Парменион помрачнел, отхлебнул вина из чащи, поморщился. Затем еле слышно вымолвил:
– Он велик, как никто из тех, кого я знал и знаю.
...Серебристый серп луны не в силах был рассеять ночной мглы. Лишь от неверного огня факела, который нёс угрюмый раб, высвечивались песчаная дорожка сада и ухоженные кусты с цветами, а за ними ближайшие плодовые деревья. Раб подстраивался под шаги Пармениона и Филота: они ступали перед ним в богатых одеяниях персидских вельмож, сановных владельцев плодородных и обширных сатрапий. Бесшумный, как призрак, он освещал им дорожку, которая вела к приземистым очертаниям крыла вытянутого у проточного озерца старого дворца. Филот округлился лицом и телом и уже мало напоминал того молодого мужчину, что участвовал в первых сражениях Александра. Парменион изменился меньше – многолетняя привычка к каждодневным военным упражнениям и играм позволяла ему сохранять тигриную упругость ног и силу в руках.
– Отец, – настаивал Филот, – мы же богаче других. А если объединимся, станем богаче всех. Мы лучшие военачальники, нам он обязан своими завоеваниями. Но, как рабы, мы довольствуемся только тенью его славы.
Парменион хранил упорное безмолвие. Смолк и Филот. Они вышли к лужайке посреди сада, где их поджидал верный телохранитель Пармениона с двумя вороными конями под сёдлами. Парменион подошёл к своему скакуну, забрал поводья у телохранителя. Когда телохранитель по привычке без распоряжения уселся на другого коня и отъехал к тропинке под чёрную крону дерева, он всем телом обернулся к сыну и с тоской зрелого мужа, который не может оградить близкого ему человека от несчастья, негромко предупредил:
– У меня было три сына. Двое погибли в сражениях. Остался ты. Спустись на землю.
– Меня любит армия, – возразил Филот.
Парменион поднялся в стремени и опустился в седло. На коне к нему вернулась обычная властность. Он наклонился к сыну и потребовал:
– Спустись на землю.
Не желая слушать, что надумает ответить сын, он сильно сжал ногами бока коня, пустив его в лёгкий бег прочь от озерца. Филот какое-то время прислушивался, как удаляются отец и телохранитель, как затихают отзвуки конского топота и шелест потревоженных веток, затем надменно выпрямился и сжал губы.
– Тебе придётся выбирать между мной и им, отец, – холодно бросил он вслед топоту в мрачную темень.
За ближними кустами роз змеёй отполз молодой и безносый раб-негр. Он встал, проскользнул за крыло дворца и заторопился прочь, спеша донести, что услышал.
... Тяжёлый ковёр завешивал, делал невидимой узкую нишу в стене подземной тюрьмы. В нише не удалось бы различить и поднесённой к глазам монеты и, сидя на прохладном каменном уступе, Александр весь обратился в слух, не упускал ни слова, ни звука из происходящего за ковром.
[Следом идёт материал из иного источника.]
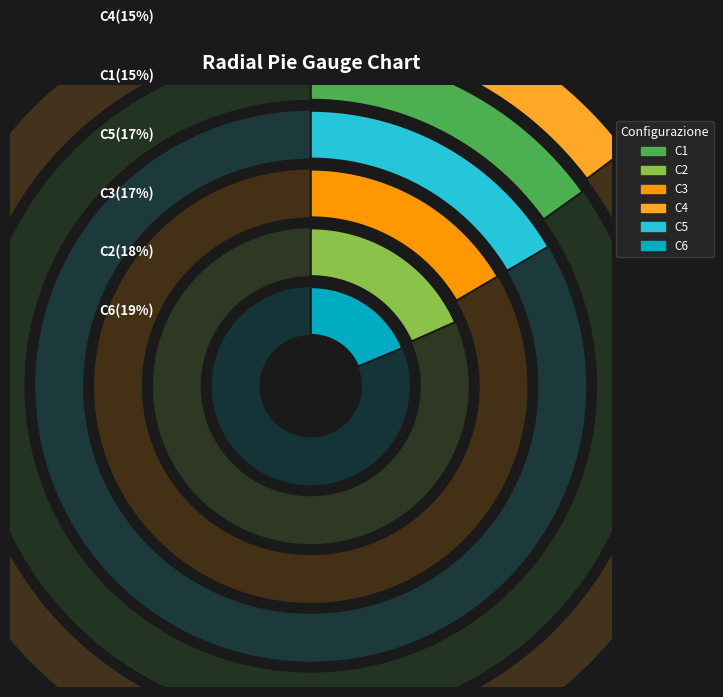

The C5 slice represents 17% of the pie. True or false?

True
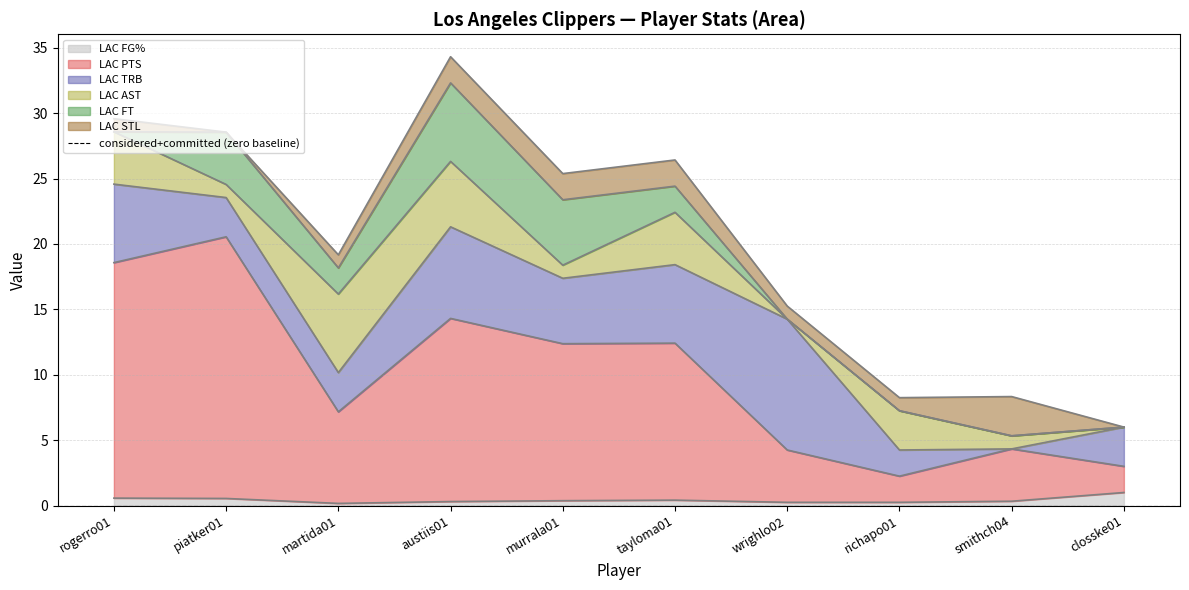

Reading left to right, list all the values displayed in this chart.

LAC FG%: rogerro01=0.6	piatker01=0.5	martida01=0.2	austiis01=0.3	murrala01=0.4	tayloma01=0.4	wrighlo02=0.2	richapo01=0.2	smithch04=0.3	closske01=1.0
LAC PTS: rogerro01=18.0	piatker01=20.0	martida01=7.0	austiis01=14.0	murrala01=12.0	tayloma01=12.0	wrighlo02=4.0	richapo01=2.0	smithch04=4.0	closske01=2.0
LAC TRB: rogerro01=6.0	piatker01=3.0	martida01=3.0	austiis01=7.0	murrala01=5.0	tayloma01=6.0	wrighlo02=10.0	richapo01=2.0	smithch04=0.0	closske01=3.0
LAC AST: rogerro01=4.0	piatker01=1.0	martida01=6.0	austiis01=5.0	murrala01=1.0	tayloma01=4.0	wrighlo02=0.0	richapo01=3.0	smithch04=1.0	closske01=0.0
LAC FT: rogerro01=0.0	piatker01=4.0	martida01=2.0	austiis01=6.0	murrala01=5.0	tayloma01=2.0	wrighlo02=0.0	richapo01=0.0	smithch04=0.0	closske01=0.0
LAC STL: rogerro01=1.0	piatker01=0.0	martida01=1.0	austiis01=2.0	murrala01=2.0	tayloma01=2.0	wrighlo02=1.0	richapo01=1.0	smithch04=3.0	closske01=0.0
Там опять резко вырвался мучительный стон пытаемого мужчины.
Подземный застенок под главным дворцом Дария освещали два вставленных меж камней факела, они потрескивали, слегка чадили, и чад возносился к закопчённому потолку. В дрожащем свете факельного пламени, у стены напротив чёрного ковра на цепях свисал обнажённый Филот. Палач из персов, низколобый, с лохматыми бровями над глубоко посаженными глазками, отнял от его груди раскалённое тавро и сунул в пылающие в жаровне угли. Бледное лицо Филота покрылось склизким потом, ко лбу прилипли сбившиеся русые пряди. На белой, исполосованной ударами плетей груди выделялись два клейма, какими метились самые опасные преступники. Тавро в углях раскалялось, палач готовился заклеймить его в третий раз, на этот раз в лоб. Полтора десятка военачальников, близких друзей македонского царя толпились в тёмном углу, большинство старались не смотреть на Филота. Тот тяжело приподнял голову и затуманенным взором посмотрел на них. На щеках его оставляли следы очередные слёзы, из прокушенной от боли губы к подбородку сползала тёмным червячком полоска крови.
– Передайте царю. Пусть он простит меня, – умоляющим голосом слабо выговорил Филот.
Однако бывшие его друзья и товарищи избегали встречаться с ним взглядами, не отвечали, как если бы у них вырвали языки.